News - 05.01.2014

Terrorisme: Causes, génèse, objectifs et traitement

Notre propos sur le terrorisme est de tenter d’analyser succinctement et aussi concrètement que possible ce phénomène très ancien qui a profondément entaché l’islam, dès ses débuts, par l’assassinat du calife Othmane, par un groupuscule dissident rebelle venu d’Egypte si lointaine.

Cet assassinat politique a provoqué plus tard Al Fitna. Ainsi Arabes et musulmans, chiites et sunnites continuent, 1 400 ans après, à subir les effets catastrophiques de cette fracture qui saigne encore, et les deux antagonistes n’arrêtent pas de s’entretuer en Irak, en Syrie, au Pakistan et ailleurs pour une cause politique morte mais non enterrée.

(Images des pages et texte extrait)
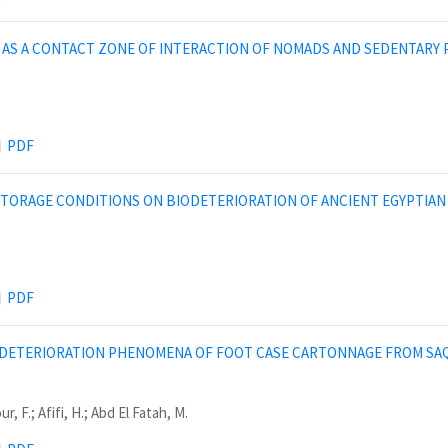
AS A CONTACT ZONE OF INTERACTION OF NOMADS AND SEDENTARY P
PDF
STORAGE CONDITIONS ON BIODETERIORATION OF ANCIENT EGYPTIAN
PDF
 DETERIORATION PHENOMENA OF FOOT CASE CARTONNAGE FROM SAQ
, F.; Afifi, H.; Abd El Fatah, M.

__Consigne__. Dans le texte sur le terrorisme, d'où venait le groupuscule qui a assassiné le calife Othmane ?

__Corrigé__. Il venait d'Égypte.